XML Schemas put forth requirements for an XML document to be valid. The standard goes further than DTD; for instance, DTD can't enforce item order. He used Xerces-J from the command line. Programs supporting schema validation: Xerces-J 1.4.4 and 2.x, Xerces-C++ 1.7.0, Oracle XML parsers for Java, C, and C++, MSXML in .NET. (He didn't recommand the command line as a regular mode of working.)
XML Schema looks simple at first, but there are a lot more namespace machinations in it than I thought. I was trying to get my head around them most of the time, so I let the notes slide as I tried to keep up.
Documents that must be validated use a namespace URI of xml schema-instance. Schema language not powerful enough to validate itself.

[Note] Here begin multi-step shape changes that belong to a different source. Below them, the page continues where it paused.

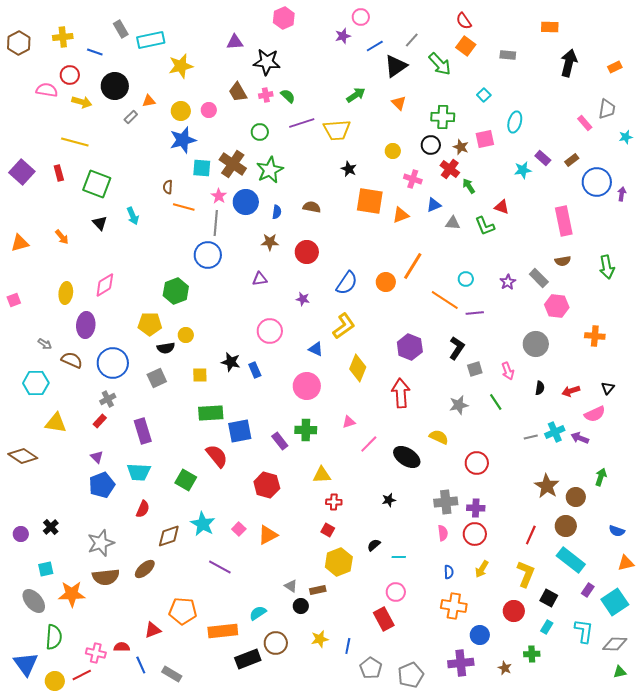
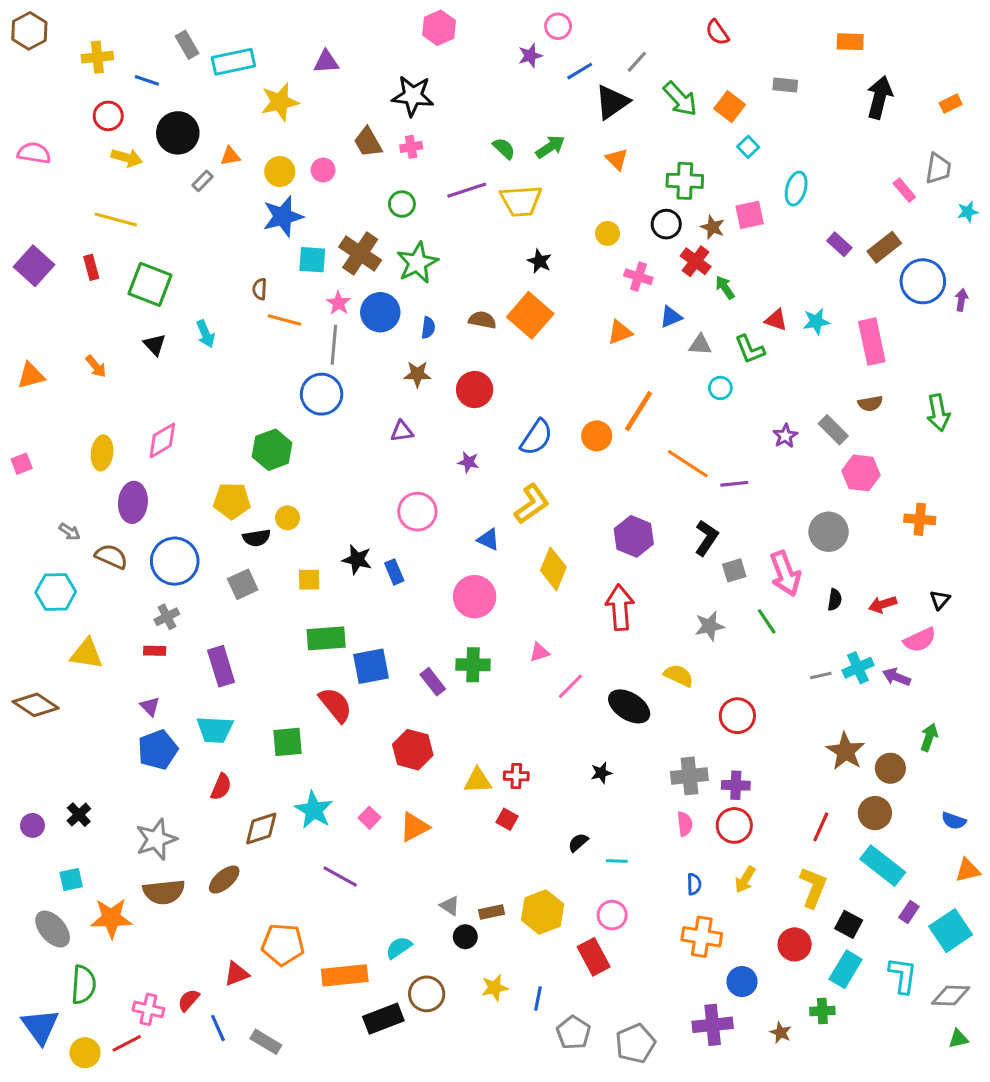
purple triangle: (235, 42) -> (326, 62), moved
brown hexagon: (19, 43) -> (29, 31), moved
orange square: (466, 46) -> (730, 107), moved
pink semicircle: (47, 90) -> (34, 153), moved
green semicircle: (288, 96) -> (504, 148), moved
brown rectangle: (572, 160) -> (884, 247), size x1.5
cyan star: (523, 170) -> (816, 321), moved
orange square: (370, 201) -> (530, 315), moved, turned 32
cyan circle: (466, 279) -> (720, 388), moved
pink arrow: (508, 371) -> (785, 573), size x1.6
red rectangle: (100, 421) -> (155, 651), turned 48
yellow triangle: (322, 475) -> (478, 781), moved
green square: (186, 480) -> (288, 742), turned -35
yellow hexagon: (339, 562) -> (543, 912), moved
cyan rectangle: (547, 627) -> (846, 969), size x1.6
red semicircle: (122, 647) -> (189, 1000), turned -49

Schema is first pass at making sure the document is legal. Can't do everything in XML schema, for instance, you can't make sure a customer number is already in your database.
Complex types can have children and attributes. Simple types have neither.
Main elements: xsd:element,xsd:attribute,xsd:complexType,xsd:simpleType.
Types aren't always obvious to the eye. 45.64 could represent a float, a string, a regular expression, or build 64 or version 45 of Microsoft Word.
Unfortunately the standard xsd:types gMonth and gMonthDay were defined out of sync with the ISO8601 spec and fixed in errata. So some older validators will react differently.
Avoid defining unqualified child elements in your schemas of qualified parents.
PSVI: post schema-validation infoset. Tells you types of elements.
Can't declare entities, handle parent models (where the child puts contraints on its parent, rather than vice versa).
XML Namespace considerations are extrememly involved and took up the bulk of the class.
Alternatives: Schematron, liberal tree-pattern-based validator implemented in XSLT. Essentially defines a list of assertions in XPath language, complements XML Schema well; RELAX-NG, direct competitor to XML Schema on standards track. Looks much more concise. Others: Hook, Examplotron, interesting but not practical. DTDs not dead.
His books: XML in a Nutshell, XML Bible Gold edition.
He still has not been able to read W3C XML Schema 1 spec cover to cover, too confusing.